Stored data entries
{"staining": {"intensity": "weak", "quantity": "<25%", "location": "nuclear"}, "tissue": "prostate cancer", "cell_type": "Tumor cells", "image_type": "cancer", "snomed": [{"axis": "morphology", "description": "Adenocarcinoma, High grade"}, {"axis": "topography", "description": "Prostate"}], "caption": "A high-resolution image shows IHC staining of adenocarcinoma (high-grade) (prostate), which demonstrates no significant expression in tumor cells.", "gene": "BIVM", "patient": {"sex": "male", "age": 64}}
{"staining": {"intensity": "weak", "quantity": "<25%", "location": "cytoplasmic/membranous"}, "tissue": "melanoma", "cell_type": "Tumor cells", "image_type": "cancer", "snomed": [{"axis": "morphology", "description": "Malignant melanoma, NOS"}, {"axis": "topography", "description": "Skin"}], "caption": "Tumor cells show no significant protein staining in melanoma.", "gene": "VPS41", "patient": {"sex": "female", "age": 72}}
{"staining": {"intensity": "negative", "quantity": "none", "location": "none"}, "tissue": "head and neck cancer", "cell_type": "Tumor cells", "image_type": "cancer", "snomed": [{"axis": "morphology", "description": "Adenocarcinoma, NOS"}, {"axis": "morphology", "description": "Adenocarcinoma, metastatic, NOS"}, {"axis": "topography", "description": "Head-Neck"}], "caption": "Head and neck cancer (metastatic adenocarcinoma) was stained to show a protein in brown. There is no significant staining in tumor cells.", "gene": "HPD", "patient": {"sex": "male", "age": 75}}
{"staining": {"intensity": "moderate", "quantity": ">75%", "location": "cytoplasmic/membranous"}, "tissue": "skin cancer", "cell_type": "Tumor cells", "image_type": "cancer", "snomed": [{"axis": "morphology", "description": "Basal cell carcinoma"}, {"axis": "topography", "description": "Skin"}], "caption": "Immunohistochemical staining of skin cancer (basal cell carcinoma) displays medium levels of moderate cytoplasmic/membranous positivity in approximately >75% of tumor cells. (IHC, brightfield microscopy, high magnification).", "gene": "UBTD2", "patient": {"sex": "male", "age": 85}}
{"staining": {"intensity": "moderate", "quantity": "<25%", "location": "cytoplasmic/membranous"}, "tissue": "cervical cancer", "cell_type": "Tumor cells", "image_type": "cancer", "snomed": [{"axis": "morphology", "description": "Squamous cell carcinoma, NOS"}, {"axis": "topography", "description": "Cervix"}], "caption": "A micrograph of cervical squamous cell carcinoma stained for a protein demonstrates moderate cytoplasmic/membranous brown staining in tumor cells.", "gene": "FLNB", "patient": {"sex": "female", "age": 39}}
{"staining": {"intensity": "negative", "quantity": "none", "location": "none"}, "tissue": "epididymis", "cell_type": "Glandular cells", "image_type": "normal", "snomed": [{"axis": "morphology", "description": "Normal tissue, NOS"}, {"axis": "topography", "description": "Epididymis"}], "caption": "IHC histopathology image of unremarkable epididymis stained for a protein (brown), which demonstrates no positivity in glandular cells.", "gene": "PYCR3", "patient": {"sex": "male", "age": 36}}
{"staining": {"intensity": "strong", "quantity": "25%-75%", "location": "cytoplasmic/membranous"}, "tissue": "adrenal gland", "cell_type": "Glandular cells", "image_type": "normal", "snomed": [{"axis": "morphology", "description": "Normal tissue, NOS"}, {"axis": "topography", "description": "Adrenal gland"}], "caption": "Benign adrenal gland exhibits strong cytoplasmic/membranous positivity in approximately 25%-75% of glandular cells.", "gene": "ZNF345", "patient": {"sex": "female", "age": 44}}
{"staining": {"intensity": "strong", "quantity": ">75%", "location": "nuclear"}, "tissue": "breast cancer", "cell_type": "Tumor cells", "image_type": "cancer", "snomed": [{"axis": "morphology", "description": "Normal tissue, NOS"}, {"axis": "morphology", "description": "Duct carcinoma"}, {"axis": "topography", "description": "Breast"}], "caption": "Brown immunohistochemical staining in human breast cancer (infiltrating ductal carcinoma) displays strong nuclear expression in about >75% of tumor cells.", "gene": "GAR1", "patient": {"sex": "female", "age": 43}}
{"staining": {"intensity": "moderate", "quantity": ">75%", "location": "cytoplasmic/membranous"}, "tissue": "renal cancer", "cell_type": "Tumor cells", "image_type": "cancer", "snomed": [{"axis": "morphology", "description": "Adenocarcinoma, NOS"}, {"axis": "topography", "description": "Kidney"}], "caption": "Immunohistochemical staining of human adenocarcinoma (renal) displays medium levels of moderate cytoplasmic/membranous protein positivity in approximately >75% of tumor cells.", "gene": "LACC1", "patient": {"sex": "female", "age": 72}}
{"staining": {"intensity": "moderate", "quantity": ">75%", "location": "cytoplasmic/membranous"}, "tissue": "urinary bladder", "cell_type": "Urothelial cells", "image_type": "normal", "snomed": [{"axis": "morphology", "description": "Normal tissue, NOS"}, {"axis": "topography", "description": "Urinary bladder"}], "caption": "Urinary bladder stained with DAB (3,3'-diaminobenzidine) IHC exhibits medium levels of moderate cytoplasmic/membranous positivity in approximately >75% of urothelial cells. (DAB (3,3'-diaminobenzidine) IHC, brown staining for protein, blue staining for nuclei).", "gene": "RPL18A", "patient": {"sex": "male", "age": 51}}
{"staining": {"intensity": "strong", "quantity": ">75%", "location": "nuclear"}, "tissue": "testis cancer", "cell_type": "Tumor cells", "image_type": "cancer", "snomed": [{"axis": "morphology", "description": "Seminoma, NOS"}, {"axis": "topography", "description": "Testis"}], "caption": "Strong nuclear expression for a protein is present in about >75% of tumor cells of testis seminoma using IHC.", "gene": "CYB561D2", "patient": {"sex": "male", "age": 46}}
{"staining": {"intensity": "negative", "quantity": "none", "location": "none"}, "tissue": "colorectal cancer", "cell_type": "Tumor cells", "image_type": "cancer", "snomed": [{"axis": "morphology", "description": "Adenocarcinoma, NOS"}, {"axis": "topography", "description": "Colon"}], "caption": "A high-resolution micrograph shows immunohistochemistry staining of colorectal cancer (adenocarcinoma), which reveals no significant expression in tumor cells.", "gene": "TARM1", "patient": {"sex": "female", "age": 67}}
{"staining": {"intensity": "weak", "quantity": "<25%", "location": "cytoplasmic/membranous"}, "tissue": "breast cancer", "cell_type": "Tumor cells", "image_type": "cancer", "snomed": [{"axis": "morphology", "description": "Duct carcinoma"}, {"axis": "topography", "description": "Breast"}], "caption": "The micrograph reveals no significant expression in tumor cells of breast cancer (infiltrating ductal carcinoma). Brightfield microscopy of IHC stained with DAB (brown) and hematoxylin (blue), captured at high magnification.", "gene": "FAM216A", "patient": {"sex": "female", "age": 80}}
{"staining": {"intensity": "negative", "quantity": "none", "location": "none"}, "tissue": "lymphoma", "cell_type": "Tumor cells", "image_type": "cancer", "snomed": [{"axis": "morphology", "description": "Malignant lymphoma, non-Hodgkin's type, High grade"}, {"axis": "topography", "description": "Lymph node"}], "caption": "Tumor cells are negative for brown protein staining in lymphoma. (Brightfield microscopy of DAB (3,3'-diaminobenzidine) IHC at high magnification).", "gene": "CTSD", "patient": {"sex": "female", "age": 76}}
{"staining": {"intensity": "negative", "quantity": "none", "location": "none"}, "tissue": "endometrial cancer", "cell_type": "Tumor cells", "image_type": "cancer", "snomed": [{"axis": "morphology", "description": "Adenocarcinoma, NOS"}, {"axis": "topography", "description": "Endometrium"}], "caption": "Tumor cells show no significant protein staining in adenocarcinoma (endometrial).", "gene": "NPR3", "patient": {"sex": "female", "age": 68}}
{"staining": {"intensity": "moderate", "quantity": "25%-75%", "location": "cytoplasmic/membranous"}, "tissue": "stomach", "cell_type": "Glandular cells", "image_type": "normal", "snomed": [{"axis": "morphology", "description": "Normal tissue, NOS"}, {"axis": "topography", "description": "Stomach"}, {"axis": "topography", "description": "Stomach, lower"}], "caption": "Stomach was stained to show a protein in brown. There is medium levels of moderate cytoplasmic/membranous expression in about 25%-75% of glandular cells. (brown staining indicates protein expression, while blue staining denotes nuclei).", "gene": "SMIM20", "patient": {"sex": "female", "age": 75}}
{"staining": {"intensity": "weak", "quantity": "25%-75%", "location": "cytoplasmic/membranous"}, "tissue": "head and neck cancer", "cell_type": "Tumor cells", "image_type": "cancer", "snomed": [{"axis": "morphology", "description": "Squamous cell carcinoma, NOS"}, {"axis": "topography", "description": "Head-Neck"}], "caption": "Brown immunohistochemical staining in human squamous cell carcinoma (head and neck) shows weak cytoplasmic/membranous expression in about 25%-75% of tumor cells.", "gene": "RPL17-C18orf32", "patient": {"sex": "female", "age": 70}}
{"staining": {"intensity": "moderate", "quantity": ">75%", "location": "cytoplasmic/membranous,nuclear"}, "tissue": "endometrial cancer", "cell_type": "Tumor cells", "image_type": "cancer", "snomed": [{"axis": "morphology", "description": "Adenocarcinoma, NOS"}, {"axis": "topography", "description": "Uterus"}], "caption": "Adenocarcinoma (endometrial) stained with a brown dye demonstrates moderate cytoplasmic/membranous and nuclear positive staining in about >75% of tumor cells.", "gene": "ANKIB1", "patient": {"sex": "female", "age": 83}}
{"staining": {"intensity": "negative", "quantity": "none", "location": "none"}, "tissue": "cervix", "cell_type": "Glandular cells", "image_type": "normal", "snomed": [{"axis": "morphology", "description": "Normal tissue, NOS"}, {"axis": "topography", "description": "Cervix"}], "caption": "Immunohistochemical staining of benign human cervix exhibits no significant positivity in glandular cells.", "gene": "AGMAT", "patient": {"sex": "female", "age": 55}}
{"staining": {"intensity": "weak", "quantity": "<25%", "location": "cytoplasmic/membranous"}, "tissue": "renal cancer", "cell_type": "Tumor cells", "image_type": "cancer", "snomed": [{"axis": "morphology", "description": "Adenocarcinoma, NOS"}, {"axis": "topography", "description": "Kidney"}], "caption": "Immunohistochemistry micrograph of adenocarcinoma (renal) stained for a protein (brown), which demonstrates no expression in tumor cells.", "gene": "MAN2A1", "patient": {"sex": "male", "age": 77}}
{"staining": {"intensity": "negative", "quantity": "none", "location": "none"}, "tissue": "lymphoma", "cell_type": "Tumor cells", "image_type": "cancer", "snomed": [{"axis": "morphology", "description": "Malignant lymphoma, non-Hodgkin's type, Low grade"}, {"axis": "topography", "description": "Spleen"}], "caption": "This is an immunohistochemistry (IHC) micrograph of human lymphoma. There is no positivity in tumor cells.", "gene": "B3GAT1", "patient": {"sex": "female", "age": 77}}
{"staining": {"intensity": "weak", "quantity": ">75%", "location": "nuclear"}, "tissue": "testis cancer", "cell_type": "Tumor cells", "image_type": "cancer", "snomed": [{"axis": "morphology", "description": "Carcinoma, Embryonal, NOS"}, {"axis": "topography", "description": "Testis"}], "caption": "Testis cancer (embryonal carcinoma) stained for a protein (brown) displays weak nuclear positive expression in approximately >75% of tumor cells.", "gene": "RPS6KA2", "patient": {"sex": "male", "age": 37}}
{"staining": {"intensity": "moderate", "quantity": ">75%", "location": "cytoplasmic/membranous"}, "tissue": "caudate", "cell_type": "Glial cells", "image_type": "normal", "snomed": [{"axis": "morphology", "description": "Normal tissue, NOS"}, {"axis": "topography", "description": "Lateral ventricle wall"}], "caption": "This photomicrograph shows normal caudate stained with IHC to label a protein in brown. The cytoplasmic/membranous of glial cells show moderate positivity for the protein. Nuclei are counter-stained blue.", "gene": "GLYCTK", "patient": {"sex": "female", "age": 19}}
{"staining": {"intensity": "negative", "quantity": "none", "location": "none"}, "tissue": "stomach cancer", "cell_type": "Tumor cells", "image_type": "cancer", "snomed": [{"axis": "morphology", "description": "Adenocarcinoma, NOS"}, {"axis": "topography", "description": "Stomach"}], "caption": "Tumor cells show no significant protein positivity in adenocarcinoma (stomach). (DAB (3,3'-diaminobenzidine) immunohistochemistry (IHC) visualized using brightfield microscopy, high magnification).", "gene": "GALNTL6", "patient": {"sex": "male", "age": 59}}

» What is expected
From the entries above, give again exactly the lines running from the line with "histopathology image of" to the line with "adrenal gland exhibits"; include both of those lines.

» Answer to this problem
{"staining": {"intensity": "negative", "quantity": "none", "location": "none"}, "tissue": "epididymis", "cell_type": "Glandular cells", "image_type": "normal", "snomed": [{"axis": "morphology", "description": "Normal tissue, NOS"}, {"axis": "topography", "description": "Epididymis"}], "caption": "IHC histopathology image of unremarkable epididymis stained for a protein (brown), which demonstrates no positivity in glandular cells.", "gene": "PYCR3", "patient": {"sex": "male", "age": 36}}
{"staining": {"intensity": "strong", "quantity": "25%-75%", "location": "cytoplasmic/membranous"}, "tissue": "adrenal gland", "cell_type": "Glandular cells", "image_type": "normal", "snomed": [{"axis": "morphology", "description": "Normal tissue, NOS"}, {"axis": "topography", "description": "Adrenal gland"}], "caption": "Benign adrenal gland exhibits strong cytoplasmic/membranous positivity in approximately 25%-75% of glandular cells.", "gene": "ZNF345", "patient": {"sex": "female", "age": 44}}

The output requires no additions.